Page:Potvin - L'appel de la terre, 1919.djvu/70

Cette page a été validée par deux contributeurs.

— Quelle joie ! s’écria la jeune fille ; contez-nous-la, voulez-vous ?

— J’y prendrais franchement un grand plaisir, dit M. Davis.

— Ça fera passer le temps, ajouta négligemment Gaston Vandry.

Tous quatre prirent place dans le creu d’un rocher, au fond de la petite baie et, le maître d’école, comme s’il fut devant ses élèves, commença la légende du Cap Trinité, telle qu’on la raconte dans le pays du Saguenay.[1]

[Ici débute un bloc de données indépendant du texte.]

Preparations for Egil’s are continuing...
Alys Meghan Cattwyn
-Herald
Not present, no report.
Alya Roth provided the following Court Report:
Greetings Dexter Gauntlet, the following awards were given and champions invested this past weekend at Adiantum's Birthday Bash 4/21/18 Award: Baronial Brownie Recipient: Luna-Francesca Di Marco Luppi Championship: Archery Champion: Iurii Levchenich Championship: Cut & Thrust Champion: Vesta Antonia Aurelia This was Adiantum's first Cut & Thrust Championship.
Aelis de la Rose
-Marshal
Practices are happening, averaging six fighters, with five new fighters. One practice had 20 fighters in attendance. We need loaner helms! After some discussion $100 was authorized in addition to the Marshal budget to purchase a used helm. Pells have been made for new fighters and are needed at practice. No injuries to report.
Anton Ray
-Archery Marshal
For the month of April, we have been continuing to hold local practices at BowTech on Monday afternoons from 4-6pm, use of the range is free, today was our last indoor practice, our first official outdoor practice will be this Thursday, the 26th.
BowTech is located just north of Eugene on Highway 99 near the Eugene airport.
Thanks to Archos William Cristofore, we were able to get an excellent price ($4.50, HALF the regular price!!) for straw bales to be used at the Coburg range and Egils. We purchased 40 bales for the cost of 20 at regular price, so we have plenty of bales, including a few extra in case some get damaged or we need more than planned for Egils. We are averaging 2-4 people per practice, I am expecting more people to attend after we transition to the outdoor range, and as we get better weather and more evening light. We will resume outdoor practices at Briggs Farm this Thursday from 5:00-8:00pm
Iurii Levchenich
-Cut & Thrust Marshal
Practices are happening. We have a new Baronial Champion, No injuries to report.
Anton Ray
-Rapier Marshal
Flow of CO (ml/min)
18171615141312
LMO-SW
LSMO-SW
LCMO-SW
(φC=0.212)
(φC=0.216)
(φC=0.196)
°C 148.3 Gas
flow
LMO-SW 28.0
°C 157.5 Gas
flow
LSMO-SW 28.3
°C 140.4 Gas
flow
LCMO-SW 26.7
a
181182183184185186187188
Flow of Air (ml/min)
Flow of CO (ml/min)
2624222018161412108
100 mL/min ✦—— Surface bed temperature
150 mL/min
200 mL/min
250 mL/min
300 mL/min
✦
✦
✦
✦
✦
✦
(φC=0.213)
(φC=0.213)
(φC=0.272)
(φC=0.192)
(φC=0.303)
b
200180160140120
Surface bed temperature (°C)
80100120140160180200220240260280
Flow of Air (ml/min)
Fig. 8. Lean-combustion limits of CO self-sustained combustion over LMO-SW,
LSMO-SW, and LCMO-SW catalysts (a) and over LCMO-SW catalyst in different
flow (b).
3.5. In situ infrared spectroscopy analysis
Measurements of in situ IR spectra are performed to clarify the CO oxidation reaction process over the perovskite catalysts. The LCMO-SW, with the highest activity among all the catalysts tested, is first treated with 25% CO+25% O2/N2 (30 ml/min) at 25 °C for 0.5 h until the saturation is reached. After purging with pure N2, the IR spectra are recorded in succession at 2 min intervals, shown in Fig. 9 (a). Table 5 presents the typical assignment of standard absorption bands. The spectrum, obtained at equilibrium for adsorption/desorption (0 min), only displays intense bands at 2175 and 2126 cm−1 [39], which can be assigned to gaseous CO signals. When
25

C’était un beau soir d’été, voilà des siècles. Le Saguenay est plein des feux mourants du soleil qui se couche, derrière les Laurentides. Alors, le Saguenay, plus qu’aujourd’hui encore, vibrait avec amour à tous les bruits de la Nature et, ce soir, tout chante sur la terre comme tout sourit dans les cieux… Donc, c’est un soir d’été, voilà des siècles… Deux nacelles s’avancent, silencieuses, sur les flots qui s’en vont là-bas d’où nous venons… Ce sont deux canots d’écorce tels que les Indiens les façonnent encore aujourd’hui ; chacun d’eux est monté par deux hommes qui battent les flots en cadence. Tous quatre sont enfants des bois et ils s’abandonnent, ce soir, aux charmes de leur éternel rève…

Tout à coup, nos indiens arrivent aux pieds de

  1. — Cette légende a été racontée en de beaux vers, dans l’« Oiseau Mouche » du Séminaire de Chicoutimi, en 1894, par M. l’abbé Alfred Tremblay, (Derfla) de Chicoutimi.